FIFA has confirmed that just 48 hours before the start of the tournament in Qatar, alcohol will be banned for World Cup fans. The news that it will not be sold in or around the stadiums was confirmed by FIFA in a brief statement Friday afternoon.
“Following discussions between host country authorities and FIFA, it has been decided to focus alcoholic beverage sales on the FIFA Fans Festival, other fan destinations and licensed venues, and to remove beer outlets around Qatar’s 2022 World Cup stadiums.
“The sale of Bud Zero, which will continue to go on sale at all Qatar’s World Cup stadiums, has no impact.”
“The tournament organizers appreciate AB InBev’s understanding and continued support for our shared commitment to address everyone during the Fifa World Cup Qatar 2022.”
However, football’s governing body will be watching over their shoulders nervously at the prospect of taking legal action against Budweiser, who has a $75m (£63m) sponsorship deal with Fifa and will likely view it as a major breach of contract.

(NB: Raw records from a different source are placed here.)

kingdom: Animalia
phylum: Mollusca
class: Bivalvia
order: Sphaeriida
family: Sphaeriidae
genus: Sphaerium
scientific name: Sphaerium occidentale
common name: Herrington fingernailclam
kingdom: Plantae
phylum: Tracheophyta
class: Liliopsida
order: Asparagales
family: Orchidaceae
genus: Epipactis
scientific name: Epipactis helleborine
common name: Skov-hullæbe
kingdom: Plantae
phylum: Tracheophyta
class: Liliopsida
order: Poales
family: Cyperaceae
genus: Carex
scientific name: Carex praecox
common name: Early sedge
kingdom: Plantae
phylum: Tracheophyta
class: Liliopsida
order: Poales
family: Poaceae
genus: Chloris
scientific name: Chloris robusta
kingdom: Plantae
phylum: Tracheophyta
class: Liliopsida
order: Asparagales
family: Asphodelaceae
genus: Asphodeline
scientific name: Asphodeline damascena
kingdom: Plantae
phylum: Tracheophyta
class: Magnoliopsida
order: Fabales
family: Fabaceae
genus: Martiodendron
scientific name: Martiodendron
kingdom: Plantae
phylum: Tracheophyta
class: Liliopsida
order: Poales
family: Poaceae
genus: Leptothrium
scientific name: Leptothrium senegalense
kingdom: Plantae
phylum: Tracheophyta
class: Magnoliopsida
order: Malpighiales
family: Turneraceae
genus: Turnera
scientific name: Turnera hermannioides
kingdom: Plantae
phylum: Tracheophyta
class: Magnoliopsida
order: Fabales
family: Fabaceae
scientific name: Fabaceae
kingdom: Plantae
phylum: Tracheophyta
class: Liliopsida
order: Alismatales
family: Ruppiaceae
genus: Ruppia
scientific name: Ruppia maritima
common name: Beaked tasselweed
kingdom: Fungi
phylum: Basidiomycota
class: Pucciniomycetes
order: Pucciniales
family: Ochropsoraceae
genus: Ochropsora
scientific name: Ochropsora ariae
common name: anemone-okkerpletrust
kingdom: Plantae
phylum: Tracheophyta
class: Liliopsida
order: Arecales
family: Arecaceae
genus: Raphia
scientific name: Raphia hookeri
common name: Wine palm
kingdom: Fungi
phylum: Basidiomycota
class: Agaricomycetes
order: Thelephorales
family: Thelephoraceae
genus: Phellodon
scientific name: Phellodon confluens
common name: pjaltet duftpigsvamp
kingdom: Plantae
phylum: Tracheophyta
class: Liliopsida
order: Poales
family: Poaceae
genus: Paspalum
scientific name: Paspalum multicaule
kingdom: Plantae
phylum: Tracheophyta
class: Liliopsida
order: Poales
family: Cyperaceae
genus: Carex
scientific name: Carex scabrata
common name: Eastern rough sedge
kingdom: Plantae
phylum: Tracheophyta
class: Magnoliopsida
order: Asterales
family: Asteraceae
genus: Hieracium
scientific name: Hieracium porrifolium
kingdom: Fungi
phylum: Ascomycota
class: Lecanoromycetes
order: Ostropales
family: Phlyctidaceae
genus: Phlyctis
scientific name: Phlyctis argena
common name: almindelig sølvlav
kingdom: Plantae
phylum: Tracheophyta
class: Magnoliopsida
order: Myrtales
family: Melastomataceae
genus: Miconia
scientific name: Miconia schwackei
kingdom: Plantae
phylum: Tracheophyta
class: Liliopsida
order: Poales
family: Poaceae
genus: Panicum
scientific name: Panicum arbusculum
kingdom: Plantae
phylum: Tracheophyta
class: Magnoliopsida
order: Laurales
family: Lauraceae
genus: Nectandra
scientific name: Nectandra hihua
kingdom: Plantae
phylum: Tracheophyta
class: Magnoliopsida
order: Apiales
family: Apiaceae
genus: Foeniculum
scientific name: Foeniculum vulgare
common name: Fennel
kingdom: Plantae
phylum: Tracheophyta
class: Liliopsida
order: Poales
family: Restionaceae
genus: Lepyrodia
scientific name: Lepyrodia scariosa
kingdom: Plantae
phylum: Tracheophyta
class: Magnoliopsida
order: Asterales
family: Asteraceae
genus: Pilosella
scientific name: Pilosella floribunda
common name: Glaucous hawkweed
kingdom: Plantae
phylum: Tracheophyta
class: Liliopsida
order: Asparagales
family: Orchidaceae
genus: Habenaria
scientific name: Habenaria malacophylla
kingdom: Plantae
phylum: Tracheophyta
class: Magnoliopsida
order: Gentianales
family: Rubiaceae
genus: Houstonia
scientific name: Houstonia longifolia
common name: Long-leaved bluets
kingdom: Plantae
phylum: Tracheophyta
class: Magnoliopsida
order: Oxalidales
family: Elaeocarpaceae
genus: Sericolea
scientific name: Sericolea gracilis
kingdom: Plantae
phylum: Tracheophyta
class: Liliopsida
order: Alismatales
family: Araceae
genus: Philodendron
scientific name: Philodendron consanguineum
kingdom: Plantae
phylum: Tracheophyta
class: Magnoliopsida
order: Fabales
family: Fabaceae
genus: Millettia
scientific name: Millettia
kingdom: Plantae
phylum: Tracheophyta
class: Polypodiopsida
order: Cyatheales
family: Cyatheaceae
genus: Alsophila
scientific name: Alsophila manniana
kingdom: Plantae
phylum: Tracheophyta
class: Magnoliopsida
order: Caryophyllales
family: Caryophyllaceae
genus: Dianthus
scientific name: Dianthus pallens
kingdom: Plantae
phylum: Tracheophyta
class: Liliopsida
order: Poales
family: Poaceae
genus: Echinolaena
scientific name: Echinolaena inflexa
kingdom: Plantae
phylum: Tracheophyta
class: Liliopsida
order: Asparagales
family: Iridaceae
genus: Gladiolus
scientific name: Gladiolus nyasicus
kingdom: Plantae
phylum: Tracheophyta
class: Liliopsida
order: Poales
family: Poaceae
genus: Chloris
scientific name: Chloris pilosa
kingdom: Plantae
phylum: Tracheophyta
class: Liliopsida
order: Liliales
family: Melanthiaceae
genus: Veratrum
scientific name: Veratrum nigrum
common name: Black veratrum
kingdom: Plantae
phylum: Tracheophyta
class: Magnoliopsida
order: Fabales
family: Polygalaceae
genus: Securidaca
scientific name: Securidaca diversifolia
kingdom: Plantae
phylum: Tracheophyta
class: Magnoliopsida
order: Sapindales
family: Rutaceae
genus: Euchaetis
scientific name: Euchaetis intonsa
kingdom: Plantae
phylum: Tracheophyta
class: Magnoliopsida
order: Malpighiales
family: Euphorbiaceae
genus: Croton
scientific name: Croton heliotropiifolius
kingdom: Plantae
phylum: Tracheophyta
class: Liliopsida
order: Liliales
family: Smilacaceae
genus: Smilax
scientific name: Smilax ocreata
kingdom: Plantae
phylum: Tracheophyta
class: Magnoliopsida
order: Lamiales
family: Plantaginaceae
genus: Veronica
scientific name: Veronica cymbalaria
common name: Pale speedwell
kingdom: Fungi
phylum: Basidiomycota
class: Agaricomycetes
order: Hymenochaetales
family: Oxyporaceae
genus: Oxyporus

Since the news was deleted just before it became official, the US beer brand has said in a tweet: “Well, that’s weird…”
The sale of alcohol is tightly controlled in Qatar, a conservative Muslim country, but organizers promised that alcohol would be available in match halls and fan zones, as well as reasonably priced.
But he has now decided that alcohol will only be found in the hospitality boxes at matches, where the cheapest suites cost around £20,000 per match, and in some fan zones after 7pm, where it will cost around £12 for 500ml of Budweiser.
The Guardian understands that the decision was made after the Qataris, as the host nation, decided that everyone in World Cup stadiums should feel comfortable – and that wouldn’t be the case if fans were seen drinking alcohol or getting drunk.
For them, this is a tournament with a lot of fans from Gulf and Asian countries, where drinking alcohol is not part of the culture. And while there are some non-alcoholic fan zones in Doha, it’s hard to escape people drinking in a stadium.
However, it is unclear why they made this decision now and not within 12 years of qualifying to host the World Cup. Until recently, organizers had always said they would find a middle ground between the tastes of Western fans and Qatar’s conservative culture.
This message was most recently echoed by the High Committee’s head of communications, Fatma al-Nuaimi, who said: “When it comes to alcohol, even without alcohol, it’s part of our hospitality culture. There will be designated areas where drinks will be served, especially in the supporters’ zones. So where fans gather It will be there, but obviously not on the streets.”
The association’s official fan guide also states that “ticket holders will have access to Budweiser, Budweiser Zero and Coca-Cola products within the stadium perimeter for at least three hours before and one hour after games.”
The news was met with frustration by the Football Fans’ Association, which questioned whether the Qataris could now be trusted with their other promises.
“Some fans like beer at the game, some don’t, but the real issue is a last-minute U-turn that addresses a broader issue – the lack of communication and clarity from the organizing committee to fans,” a spokesperson said.
“If they suddenly change their minds on the matter without any explanation, fans will have understandable concerns about whether they will deliver on their other promises regarding housing, transportation or cultural issues.”